Normantis Update

Kegalauan R.A. Kartini – Oleh: Norman Adi Satria

KEGALAUAN R.A. KARTINI TENTANG POLIGAMI

Pada usia 24 tahun, tepatnya hari Kamis, 12 November 1903 Kartini dan tunangannya, K.R.M. Adipati Ario Singgih Djojo Adhiningrat akhirnya menikah. Kartini jadi istri keempat dari Bupati Rembang yang berusia jauh lebih tua darinya itu.

Tidak sedikit orang pada masa modern kini menyayangkan keputusan Kartini. Seolah-olah di antara kecemerlangan Kartini, kepasrahannya untuk dipoligami dianggap sebagai corengan di mukanya. Ia lantas dibanding-bandingkan dengan Dewi Sartika, atau tokoh perempuan lainnya, yang dianggap lebih terpuji lantaran tak menjadi bagian dari poligami. Mereka mempertanyakan: mengapa justru Kartini yang paling menonjol di antara tokoh perempuan lainnya? Mengapa hari kelahirannya yang mesti kita rayakan?

Ya, setiap orang bebas-bebas saja berpendapat. Tapi Kartini memang dalam posisi sulit, terdesak. Ia ingin perubahan, ia ingin menjadi pengubah keadaan. Sayangnya, dia sendirian. Dia sendirian.

8 tahun, sedari usia 16 hingga 24, apakah Kartini berkesempatan untuk mencintai calon suaminya itu? Nampaknya tidak. Mereka tidak berpacaran.

Empat tahun sebelum pernikahan itu berlangsung, Kartini menulis surat kepada Nona Zeehandelaar. Pada surat tertanggal 6 November 1899 itu tertulis:

Aku tiada, sekali-kali tiada dapat menaruh cinta. Kalau hendak cinta, pada pendapatku haruslah ada rasa hormat dahulu, dan aku tiada dapat menghormati anak muda Jawa. Manakah boleh aku hormati yang sudah kawin dan sudah jadi bapak, tetapi meskipun begitu, oleh karena telah puas beristrikan ibu anak-anaknya, membawa perempuan lain pula ke dalam rumahnya, perempuan yang dikawininya dengan sah menurut hukum Islam? Dan siapa yang tiada berbuat demikian? Dan mengapa pula tiada akan berbuat demikian? Bukan dosa, bukan kecelakaan pula; hukum Islam mengizinkan laki-laki menaruh empat orang perempuan. Meskipun seribu kali orang mengatakan, beristri empat bukan dosa menurut hukum Islam, tetapi aku, tetap selama-lamanya aku mengatakan itu dosa. Segala perbuatan yang menyakitkan sesamanya, dosalah pada mataku. Betapalah azab sengsara yang harus diderita seorang perempuan, bila lakinya pulang ke rumah membawa perempuan lain, dan perempuan itu harus diakuinya perempuan lakinya yang sah, harus diterimanya jadi saingannya? Boleh disiksanya, disakitinya perempuan itu kembali, bolehlah perempuan itu menangis setinggi langit meminta hak, tiada juga akan dapat.

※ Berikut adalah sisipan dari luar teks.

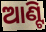
ଆଣ୍ଟି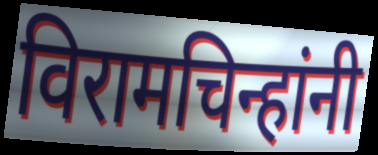
विरामचिन्हांनी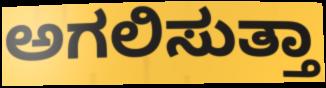
ಅಗಲಿಸುತ್ತಾ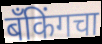
बँकिंगचाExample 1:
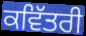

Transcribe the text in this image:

ਕਵਿੱਤਰੀ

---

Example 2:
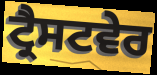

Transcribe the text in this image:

ਟ੍ਰੈਸਟਵੇਰ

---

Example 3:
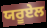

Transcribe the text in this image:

ਯਰੂਏਲ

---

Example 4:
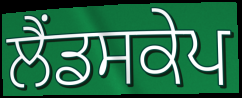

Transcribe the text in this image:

ਲੈਂਡਸਕੇਪ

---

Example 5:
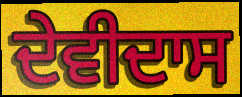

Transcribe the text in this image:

ਦੇਵੀਦਾਸ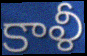
కాళీ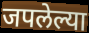
जपलेल्याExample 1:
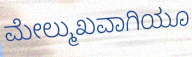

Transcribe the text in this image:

ಮೇಲ್ಮುಖವಾಗಿಯೂ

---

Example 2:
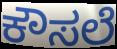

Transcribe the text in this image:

ಕೌಸಲೆ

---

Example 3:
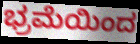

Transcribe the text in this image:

ಭ್ರಮೆಯಿಂದ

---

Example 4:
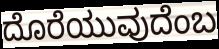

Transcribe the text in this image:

ದೊರೆಯುವುದೆಂಬ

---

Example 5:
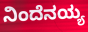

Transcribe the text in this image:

ನಿಂದೆನಯ್ಯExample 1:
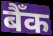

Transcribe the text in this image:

बैँक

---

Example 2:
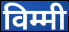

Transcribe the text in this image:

विम्मी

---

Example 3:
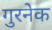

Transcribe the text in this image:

गुरनेक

Mengertikah engkau sekarang apakah sebabnya maka sesangat itu benar benciku akan perkawinan? Kerja yang serendah-rendahnya maulah aku mengerjakannya dengan berbesar hati dan dengan sungguh-sungguh, asalkan aku tiada kawin, dan aku bebas. Tetapi tiada suatu jua pun boleh dikerjakan, karena menilik kedudukan Bapak.

Stella, tahukah engkau, betapa sedihnya hati, ingin benar-benar berbuat sesuatu, sedang diri merasa sungguh-sungguh tiada berdaya berbuat begitu.

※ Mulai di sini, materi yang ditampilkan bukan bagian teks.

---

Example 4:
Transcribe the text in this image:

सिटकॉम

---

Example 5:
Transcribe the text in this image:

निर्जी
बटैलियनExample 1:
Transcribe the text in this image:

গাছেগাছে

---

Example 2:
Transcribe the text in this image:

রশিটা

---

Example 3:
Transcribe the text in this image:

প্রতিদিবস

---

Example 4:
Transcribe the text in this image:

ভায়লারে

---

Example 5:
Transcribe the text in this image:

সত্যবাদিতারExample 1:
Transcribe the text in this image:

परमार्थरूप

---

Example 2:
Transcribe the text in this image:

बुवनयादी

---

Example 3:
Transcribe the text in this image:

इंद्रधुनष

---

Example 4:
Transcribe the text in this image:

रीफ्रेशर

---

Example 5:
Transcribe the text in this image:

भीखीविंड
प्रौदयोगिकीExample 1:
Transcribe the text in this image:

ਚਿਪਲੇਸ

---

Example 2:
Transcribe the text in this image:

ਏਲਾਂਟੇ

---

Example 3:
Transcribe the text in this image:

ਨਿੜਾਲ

Dari surat itu, jelas sudah, Kartini sama sekali bukan sosok wanita yang mendukung poligami. Bahkan dia meyakini poligami sebagai perbutan dosa meskipun sah menurut ajaran Islam, agamanya sendiri. Namun lagi-lagi tentu saja uneg-uneg itu tetap menjadi perkara batin, tak pernah terucap oleh kata apalagi di hadapan ayahnya. Karena bila sampai ia mengucapkan pikirannya itu, tentu saja kewibawaan ayahnya akan terluka.

Kebencian Kartini terhadap poligami lahir karena melihat sosok ibundanya sendiri. Ibunda yang sejatinya adalah istri pertama namun tersingkir karena tak memiliki garis keturunan bangsawan. Ibunda Kartini istri pertama namun bukan yang utama, bukan permaisuri, dia selir. Beberapa sumber justru pernah berkisah bahwa anak-anaknya sendiri harus memanggil M.A. Ngasirah “Mbakyu”, sapaan kepada pembantu.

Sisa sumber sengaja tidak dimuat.